The philosophical concept of virtue

Philosophical questions and considerations about practical ethics are basically determined by a certain fuzziness. This was already emphasized by Aristotle. The philosophical concept of virtue, which deals more with the abstract core, as I called it, cannot guarantee a direct, substantive assignment of a virtue. Aristotle's practical philosophy, which is based on concepts such as luck and virtue, is just a sketch. Practical content cannot be causally traced back to this sketch. Jörg Schönbohm's note to the readership of his Virtue pamphlets, to look up Aristotle was not provided with the necessary note that the demand for a substantive concept of virtue in popular usage can only find insufficient legitimation in philosophy.

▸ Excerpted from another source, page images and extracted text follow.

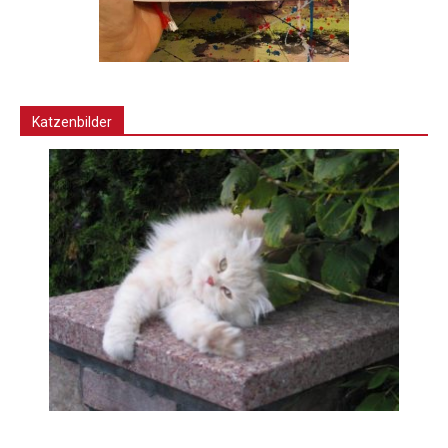
Katzenbilder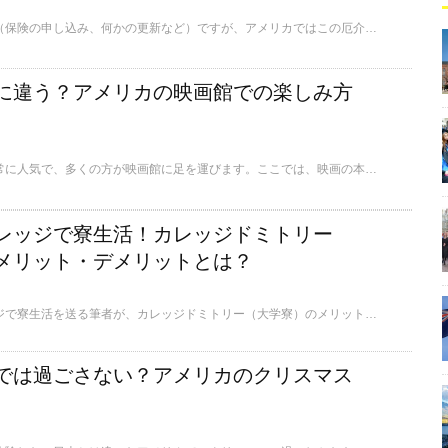
母国語でも厄介な書類（保険の申し込み、何かの更新など）ですが、アメリカではこの厄介さに加えアメリカならではの問題が加わります。ここではアメリカでの書類関係の提出の際に注意すべき点を、筆者の経験をもとにお伝えします。
に違う？アメリカの映画館での楽しみ方
アメリカでは映画が非常に人気で、多くの方が映画館に足を運びます。ここでは、映画の本場アメリカならではの、映画館での楽しみ方をお伝えします。
レッジで寮生活！カレッジドミトリー
メリット・デメリットとは？
現在アメリカのカレッジで寮生活を送る筆者が、カレッジドミトリー（大学寮）のメリット・デメリットについてお伝えします。
では過ごさない？アメリカのクリスマス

Precisely what Schönbohm demands cannot be fulfilled by Aristotelian ethics: universal validity.

The philosophical idea of ​​virtue is also only sketchy, because although we encounter an objective yardstick here, in the Aristotelian understanding everyone must find their own center, that is, individually. Virtue as a doctrine of the middle is therefore not a universal guide to action, but an individual philosophical discussion. 23

The content of a virtue is far-reaching and leaves the philosophical conception objective and generally valid appear. Proponents of a philosophical virtue ethics justify their concepts of norms only by means of philosophical sketches, which are not sufficient to be able to designate popular virtues as universally valid.

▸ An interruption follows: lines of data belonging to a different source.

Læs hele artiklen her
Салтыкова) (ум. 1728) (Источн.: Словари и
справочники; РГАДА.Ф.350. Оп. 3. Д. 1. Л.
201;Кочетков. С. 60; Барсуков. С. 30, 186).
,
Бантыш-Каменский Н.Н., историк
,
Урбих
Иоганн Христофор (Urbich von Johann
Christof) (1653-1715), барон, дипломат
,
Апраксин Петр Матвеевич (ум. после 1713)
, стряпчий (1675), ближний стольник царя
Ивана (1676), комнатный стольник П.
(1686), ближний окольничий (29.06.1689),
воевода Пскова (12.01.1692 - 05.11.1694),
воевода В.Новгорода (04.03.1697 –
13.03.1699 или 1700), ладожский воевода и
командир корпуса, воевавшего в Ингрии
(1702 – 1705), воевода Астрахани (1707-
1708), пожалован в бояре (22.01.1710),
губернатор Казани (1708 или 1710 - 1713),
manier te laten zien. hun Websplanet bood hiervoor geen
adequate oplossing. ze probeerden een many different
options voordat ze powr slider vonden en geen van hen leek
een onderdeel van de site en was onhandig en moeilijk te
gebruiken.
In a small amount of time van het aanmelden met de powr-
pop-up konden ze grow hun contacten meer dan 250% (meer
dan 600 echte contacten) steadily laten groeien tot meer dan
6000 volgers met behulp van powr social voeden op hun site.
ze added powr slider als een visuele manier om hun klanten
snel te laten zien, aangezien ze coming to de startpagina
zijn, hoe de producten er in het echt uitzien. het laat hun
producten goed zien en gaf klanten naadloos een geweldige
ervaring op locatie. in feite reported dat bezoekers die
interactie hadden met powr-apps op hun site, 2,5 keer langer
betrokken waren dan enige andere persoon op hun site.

In this explicit understanding, virtues can never be linked to something concrete in terms of content. In the philosophical dimension, they ultimately only remain individual evaluations.

Today it seems superfluous to want to revive virtues or to reflect on them. They are not part of our living environment. But since, according to Aristotle, they can only come into us through socialization, there can be no content-related predetermined property in retrospect popular education be brought to us as a normative standard. The not unproblematic historical dimension of such an approach also makes it questionable.

Virtues are not part of our socialization because, in the sense of modern education, they negate the open plasticity of people and their self-activity. It is not just about recipes for action.
However, normatively demanding virtues, in the hope that we could recollect them, loosens the reflective competence of people in pluralistic societies.And even Aristotle would do this, in the sense of the unconditional homage to the Logosto ascribe to man, since in his understanding the virtuous voluntary must act virtuously so that what he does, according to the definition, becomes virtuous at all. 24

Virtues can be used as fixed values can be described considering their popular dimension. They are supposed to provide structure and orientation, but reduce any individual reflective ability in the process. That is precisely why they are questionable for today's society.

● Kersting, W. Conjunctures of Virtue: From Plato and Aristotle to Postmodernism, in: Prisching, M. (Ed.) PEastern modern virtues? Their location in contemporary cultural life, Vienna 2001.
● Nickel, R. (Ed.) Aristotle: The Nicomachean Ethics, Düsseldorf / Zurich 2005.
● Rapp, Ch. Aristotle's ethics, in: Düwell, M. / Hübenthal, Ch. / Werner, M. H. (Eds.) Handbook of Ethics, Stuttgart 2002. Quoted here from the online version at (as of January 2006).
● Rapp, Ch. GIs there a science of the good life? Aristotle on virtue, happiness and the good life in the polis, in: Ethics and Teaching 2 (2004). Quoted here from the online version at phil / lehre.htm (as of January 2006).
● Schönbohm, J. Are Prussian virtues still appropriate? (1997). Originally published on the website of the Prussian Society Berlin-Brandenburg e.V. at tugenden.html (as of January 2006), but has since been removed from the server. The article can also be found at (as of February 2007). Today the text is at https: // // / ... (as of April 2016).